Boston Scientific Corp. disclosed that its HI‑PEITHO global randomized trial showed a 61% reduction in the composite primary endpoint for intermediate‑risk pulmonary embolism patients treated with the EKOS Endovascular System plus anticoagulation versus anticoagulation alone. The event rate fell to 4.0% in the EKOS group compared with 10.3% for anticoagulation alone, and no major bleeding events were observed in either arm.

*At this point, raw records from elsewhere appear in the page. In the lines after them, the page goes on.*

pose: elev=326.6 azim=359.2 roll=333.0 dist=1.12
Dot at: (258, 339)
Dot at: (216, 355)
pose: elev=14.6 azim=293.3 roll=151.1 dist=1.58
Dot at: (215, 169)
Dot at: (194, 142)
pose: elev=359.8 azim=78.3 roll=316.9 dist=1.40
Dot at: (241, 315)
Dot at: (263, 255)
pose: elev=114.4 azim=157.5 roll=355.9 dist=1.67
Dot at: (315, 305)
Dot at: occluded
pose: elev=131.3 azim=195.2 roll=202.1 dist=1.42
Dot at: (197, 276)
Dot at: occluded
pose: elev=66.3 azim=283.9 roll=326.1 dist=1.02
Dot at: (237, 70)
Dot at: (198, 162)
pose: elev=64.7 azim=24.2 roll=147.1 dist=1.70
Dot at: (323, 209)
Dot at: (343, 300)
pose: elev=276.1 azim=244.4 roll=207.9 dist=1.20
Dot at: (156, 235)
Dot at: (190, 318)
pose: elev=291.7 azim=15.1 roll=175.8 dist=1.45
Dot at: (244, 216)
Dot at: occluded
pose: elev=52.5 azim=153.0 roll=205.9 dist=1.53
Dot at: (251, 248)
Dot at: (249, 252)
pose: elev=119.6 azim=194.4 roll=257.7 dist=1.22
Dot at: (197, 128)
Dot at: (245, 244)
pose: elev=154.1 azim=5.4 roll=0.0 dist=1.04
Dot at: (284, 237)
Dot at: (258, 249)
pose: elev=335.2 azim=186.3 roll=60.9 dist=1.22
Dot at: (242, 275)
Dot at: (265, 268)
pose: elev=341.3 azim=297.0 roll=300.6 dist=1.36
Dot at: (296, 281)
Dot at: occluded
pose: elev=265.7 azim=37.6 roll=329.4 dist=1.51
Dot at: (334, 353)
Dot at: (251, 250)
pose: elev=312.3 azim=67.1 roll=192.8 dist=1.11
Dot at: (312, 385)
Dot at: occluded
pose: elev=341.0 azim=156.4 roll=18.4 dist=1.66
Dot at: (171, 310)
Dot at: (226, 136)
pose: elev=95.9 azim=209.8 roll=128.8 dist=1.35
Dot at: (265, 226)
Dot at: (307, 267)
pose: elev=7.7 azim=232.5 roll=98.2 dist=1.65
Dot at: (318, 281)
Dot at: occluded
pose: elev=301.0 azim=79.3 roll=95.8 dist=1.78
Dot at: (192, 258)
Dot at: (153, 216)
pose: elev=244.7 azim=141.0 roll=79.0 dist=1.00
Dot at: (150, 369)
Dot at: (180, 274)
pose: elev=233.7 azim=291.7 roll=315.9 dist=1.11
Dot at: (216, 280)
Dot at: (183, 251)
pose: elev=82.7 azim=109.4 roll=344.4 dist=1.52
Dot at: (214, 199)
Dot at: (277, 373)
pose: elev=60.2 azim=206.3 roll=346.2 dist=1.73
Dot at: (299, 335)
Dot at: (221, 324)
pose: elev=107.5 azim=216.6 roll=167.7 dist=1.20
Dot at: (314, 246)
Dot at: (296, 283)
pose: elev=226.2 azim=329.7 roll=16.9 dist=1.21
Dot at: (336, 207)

The company also presented the CHAMPION‑AF trial for its WATCHMAN FLX left‑atrial appendage closure device. In a 3,000‑patient study, WATCHMAN FLX achieved a 99% procedural success rate, met all primary and secondary safety and efficacy endpoints, and demonstrated non‑inferiority to oral anticoagulants for major bleeding at 36 months. The trial reported a 45% relative reduction in non‑procedural bleeding risk, underscoring the device’s safety profile.
These data suggest that the EKOS system could become a first‑line therapy for intermediate‑risk pulmonary embolism, potentially expanding its market share and revenue base. Likewise, WATCHMAN FLX’s performance positions it as a viable first‑line alternative to long‑term anticoagulation for stroke prevention in non‑valvular atrial fibrillation, which could drive adoption across electrophysiology and interventional cardiology practices.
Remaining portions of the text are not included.